◆ SET TASK A
In the entries below, retype the lines exactly, starting at the line that contains "order: Lepidoptera" and ending at the final line of the entries.

◆ TEXT
.....

Summary: | High levels of automation in manufacturing industries are leading to data sets of increasing
size and dimension. The challenge facing statisticians and field professionals is to develop
methodology to help meet this demand.
Functional data is one example of high-dimensional data characterized by observations
recorded as a function of some continuous measure, such as time. An application considered
in this thesis comes from the automotive industry. It involves a production process in which
valve seats are force-fitted by a ram into cylinder heads of automobile engines. For each
insertion, the force exerted by the ram is automatically recorded every fraction of a second
for about two and a half seconds, generating a force profile. We can think of these profiles
as individual functions of time summarized into collections of curves.
The focus of this thesis is the analysis of functional process data such as the valve seat
insertion example. A number of techniques are set forth. In the first part, two ways to
model a single curve are considered: a b-spline fit via linear regression, and a nonlinear
model based on differential equations. Each of these approaches is incorporated into a
mixed effects model for multiple curves, and multivariate process monitoring techniques
are applied to the predicted random effects in order to identify anomalous curves. In the
second part, a Bayesian hierarchical model is used to cluster low-dimensional summaries
of the curves into meaningful groups. The belief is that the clusters correspond to distinct
types of processes (e.g. various types of “good” or “faulty” assembly). New observations
can be assigned to one of these by calculating the probabilities of belonging to each cluster.
Mahalanobis distances are used to identify new observations not belonging to any of the
existing clusters. Synthetic and real data are used to validate the results.
|

.....

◆ RECORDS SUPPLIED
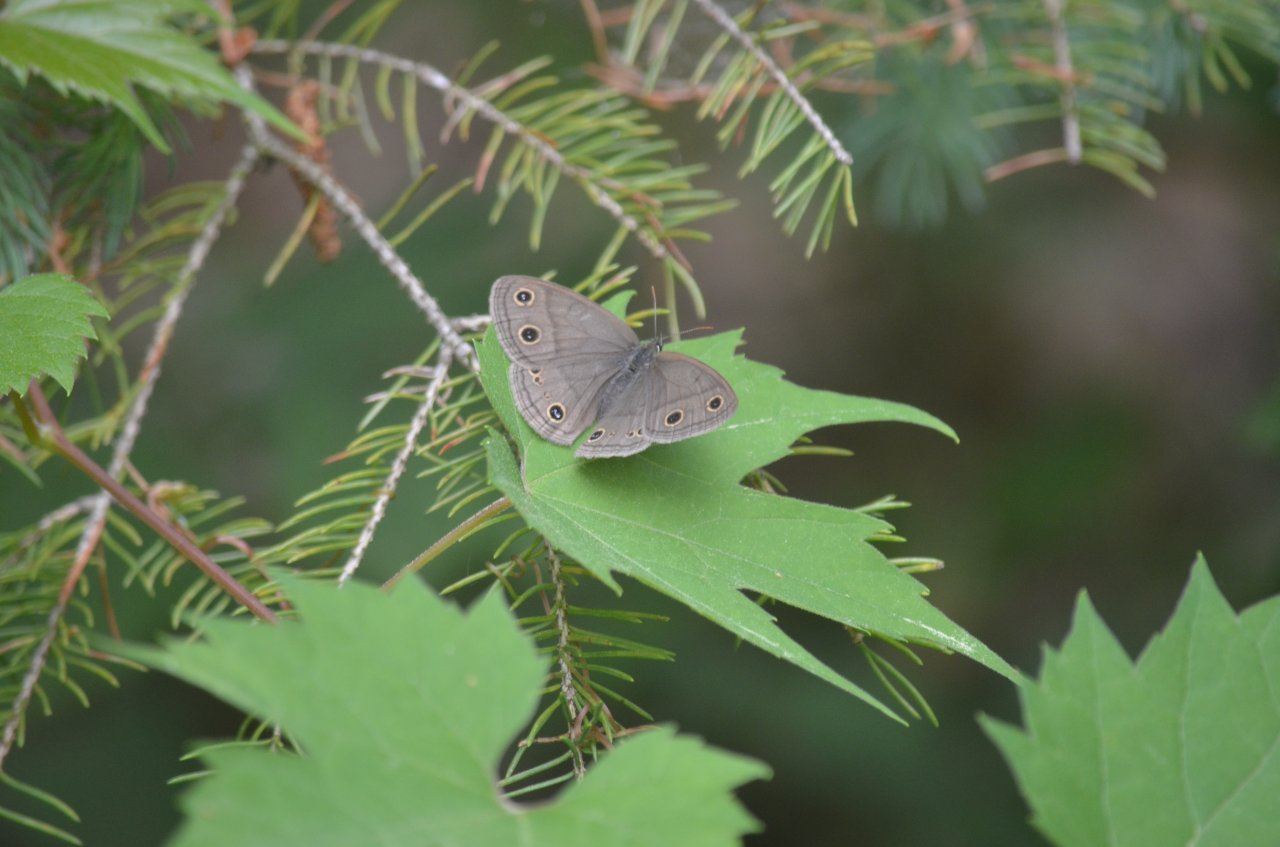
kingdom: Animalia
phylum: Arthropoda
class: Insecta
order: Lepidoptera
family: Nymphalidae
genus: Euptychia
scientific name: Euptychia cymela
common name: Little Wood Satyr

.....

◆ SET TASK B
Repeat word for word the part of the thesis summary above starting at "Functional data is" and ending at "collections of curves.".

◆ WORKED ANSWER A
order: Lepidoptera
family: Nymphalidae
genus: Euptychia
scientific name: Euptychia cymela
common name: Little Wood Satyr

◆ WORKED ANSWER B
Functional data is one example of high-dimensional data characterized by observations
recorded as a function of some continuous measure, such as time. An application considered
in this thesis comes from the automotive industry. It involves a production process in which
valve seats are force-fitted by a ram into cylinder heads of automobile engines. For each
insertion, the force exerted by the ram is automatically recorded every fraction of a second
for about two and a half seconds, generating a force profile. We can think of these profiles
as individual functions of time summarized into collections of curves.